Session 3: The Psychology of Normality Pt 1
The question of what is ‘normal’ remains—rightly or wrongly— at the forefront of clinical discussions of mental health. We look at Freud’s concept of normality, and the educative or moral dimension of psychoanalytic practice. His concept of sublimation and the relation of id, ego and superego and integrally related to this question of the normal, and what should be the aim of psychoanalytic treatment and cultural critique.
Reading: ‘Screen Memories’ (1899), - 30pp

Session 4: The Psychology of Normality Pt 2
We continue the study of Freud’s thought as a study of analogy and symbol. From the Darwinian roots of his concept of instinct—or ‘drive’—and his psycho-anthropology to the study of childhood, variant sexuality and works of art, we find Freud constructing and deconstructing what it is to be human. In this session we look at the theory of art by analogy to the dream, and the place of science in Freud’s worldview.

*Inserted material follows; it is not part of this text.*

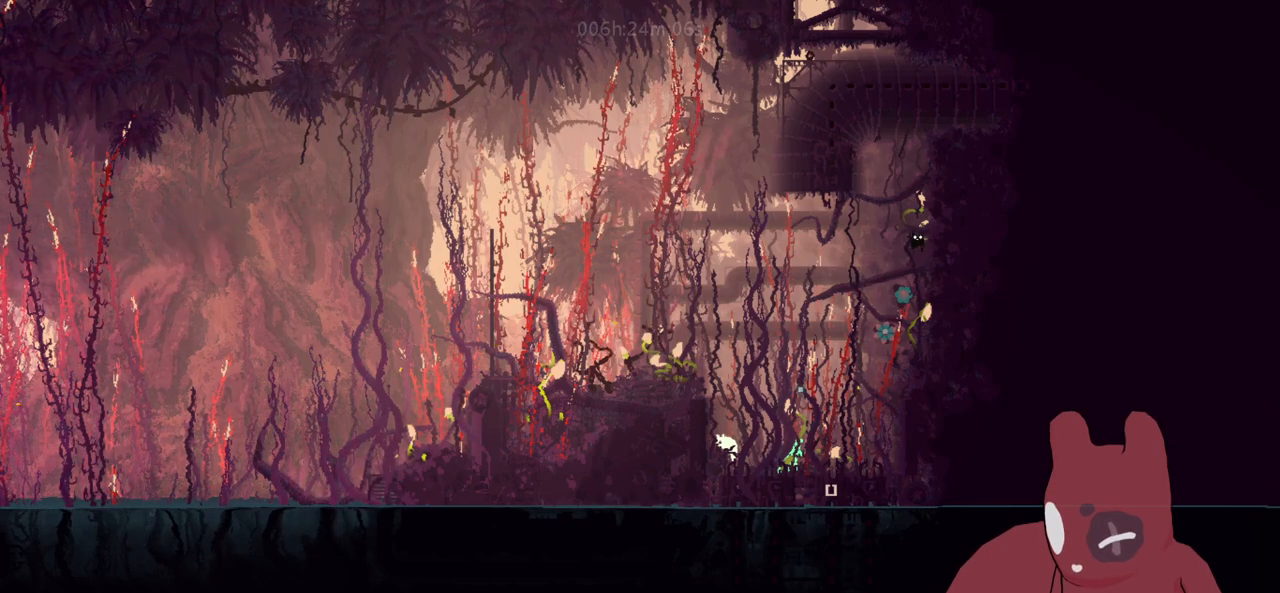
{"keys": [], "events": []}
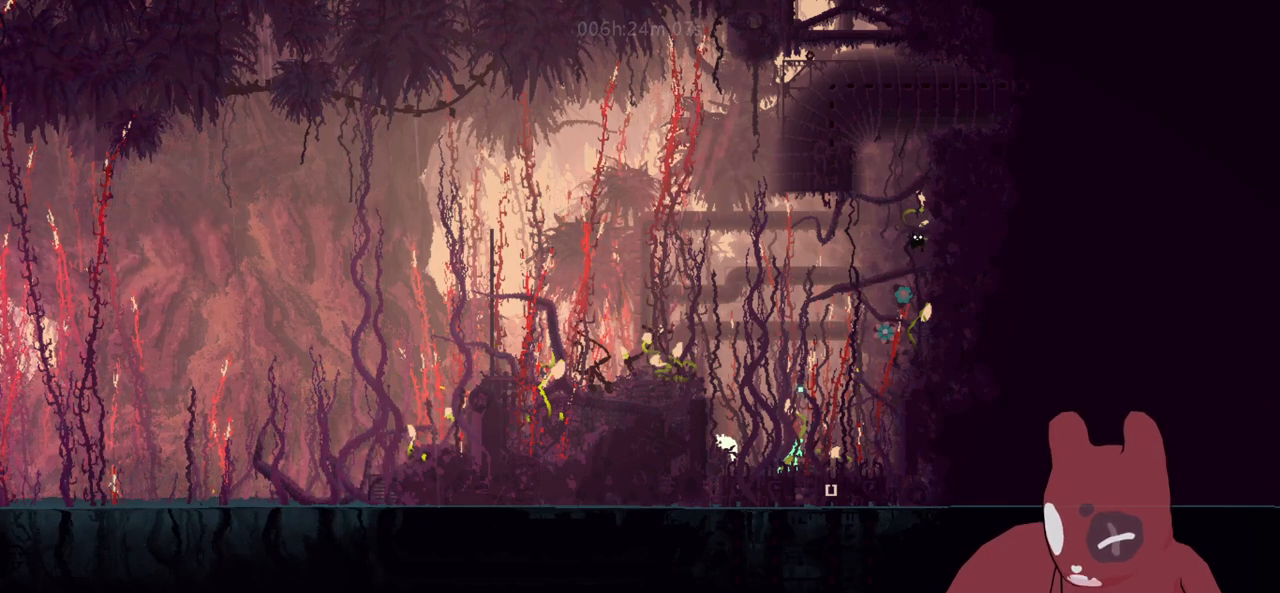
{"keys": [], "events": []}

Reading: ‘The Theme of the Three Caskets’ (1925)  - 12pp

Session 5: Psychosis, psychoanalysis and twentieth century culture.

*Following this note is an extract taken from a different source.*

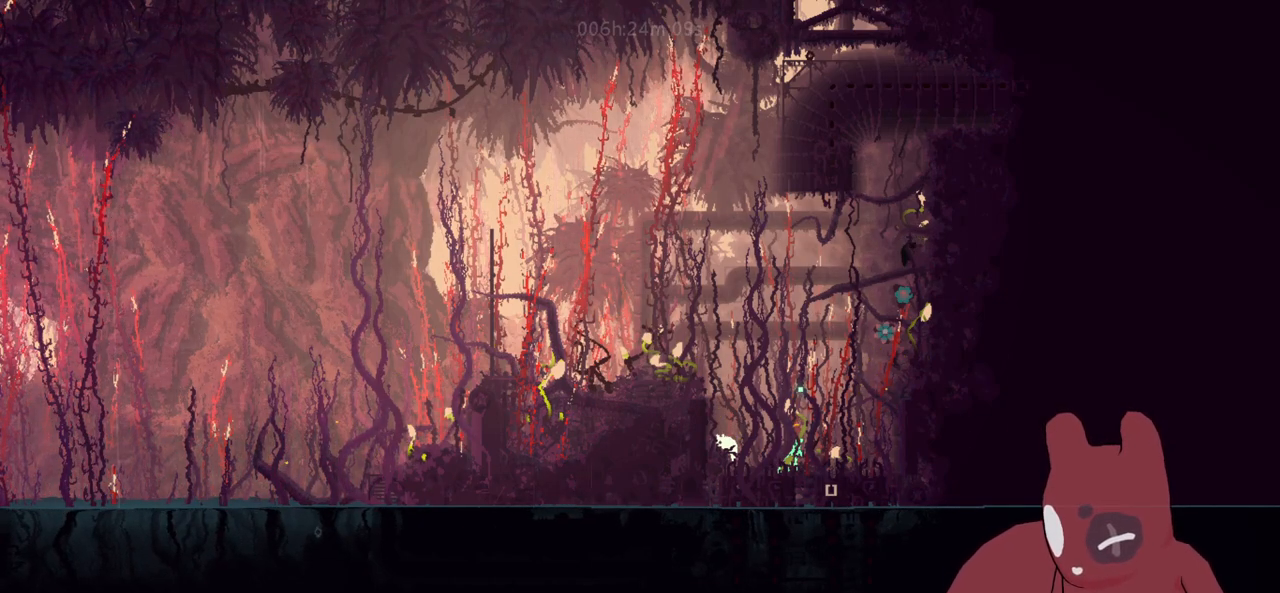
{"keys": [], "events": []}
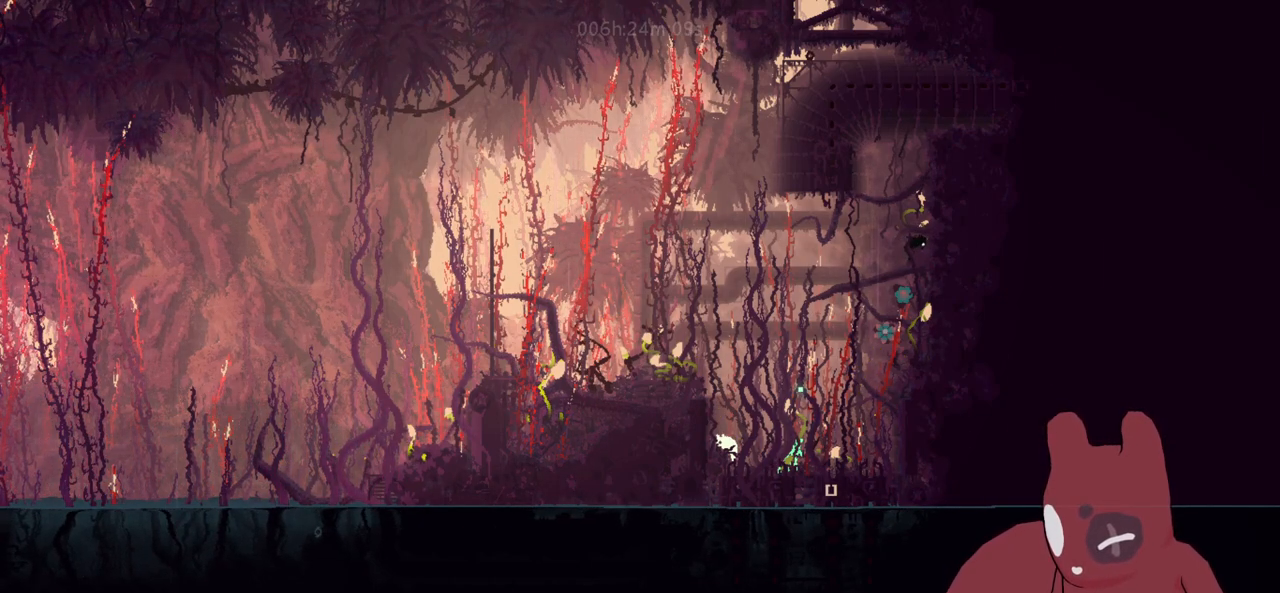
{"keys": []}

We turn finally from neurosis to psychosis, which confronts psychoanalysis with its other: philosophy. We examine the major divisions of culture and personality as set out in his major work, Civilisation and Its Discontents. In passing, we will note how these later cultural views relate to a modified understanding of the limits of psychoanalytic treatment as represented in his late papers, and we try to make some evaluation, in broad terms, of the currency of the psychoanalytic diagnosis of modern man.
Further Reading: ‘Negation’ (1925)  - 8pp

Background Readings
The Case of Elizabeth von R (1893). Chapter 3, Studies in Hysteria.